Motion and cross motion by parties to compel discovery on their demands, and for protective relief from the other's demands.

GEICO sought:

  1. "all non-privileged non-confidential documents in plaintiffs' possession" regarding two proceedings by the Department of Health State Board for Professional Medical Conduct ("BPMC") against Dr. Allen C. Chamberlin, ultimately leading to the revocation of his license to practice medicine. Matter of Chamberlin v. New York State Board for Professional Med. Conduct, 34 AD3d 1097 (3d Dept. 2006)
  2. copies of evidence received and transcripts of the testimony of named physician witnesses
  3. an authorization to obtain copies of all non-privileged, non-confidential documents maintained by the attorneys who represented Dr. Chamberlin in those BPMC proceedings
  4. the names, addresses and salary or other payment records of all employees and independent contractors working for the plaintiffs

Plaintiffs sought protective relief only with respect to the BPMC records. New York County Supreme Court Justice Daniel Palmieri denied that relief and ordered disclosure of all non-privileged, non-confidential BPMC records.

Plaintiffs sought:

  1. copies of "all non-privileged non-confidential" documents contained in the no-fault files maintained by GEICO with respect to the claims assignors identified in the pleadings, including claims logs, medical treatment claims records, and documents related to claims handling;
  2. copies of "all non-privileged non-confidential" records of intra-company communications regarding the subject claims, or with "any other entity or individual" concerning the same;
  3. with regard to any personal injury claim brought by any of the assignors whose no-fault
    claims are the subject of the present litigation, "all non-privileged non-confidential" documents that may be found in a claim fie maintained by the defendant or any affiliated
    entity as insurer of a party against whom the personal injury claim was made. By way of a
    reply affirmation of counsel, this last demand was narrowed to (a) jury verdict or evidence of settlement; (b) deposition transcripts of any assignor; (c) bills of particulars relating to any assignor claim; and (d) medical reports and records relating to an assignor claims.

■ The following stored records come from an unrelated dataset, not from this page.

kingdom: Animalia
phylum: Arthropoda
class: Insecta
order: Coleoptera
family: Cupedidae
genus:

The court denied GEICO's motion in large part and ordered disclosure of all but certain privileged records in GEICO's fies that came into its possession from a source other than plaintiffs and Dr. Chamberlin. With respect to GEICO's objection that plaintiffs had not presented signed HIPAA-compliant authorizations for all assignors, Justice Palmieri ruled:

Nor does HIPAA trump the CPLR provision discussed here as a matter of Federal preemption, inasmuch as preemption is limited to those situations where state law prohibits or restricts a disclosure that the HIPAA privacy rules actually mandate.(citation omitted). Accordingly, no authorization by the assignors, HIPAA compliant or otherwise, will be required.

Justice Palmieri also ordered both parties to "bear the reasonable cost of necessary photocopying and binding" of the documents they had demanded and to not disseminate any documents beyond the parties to this litigation.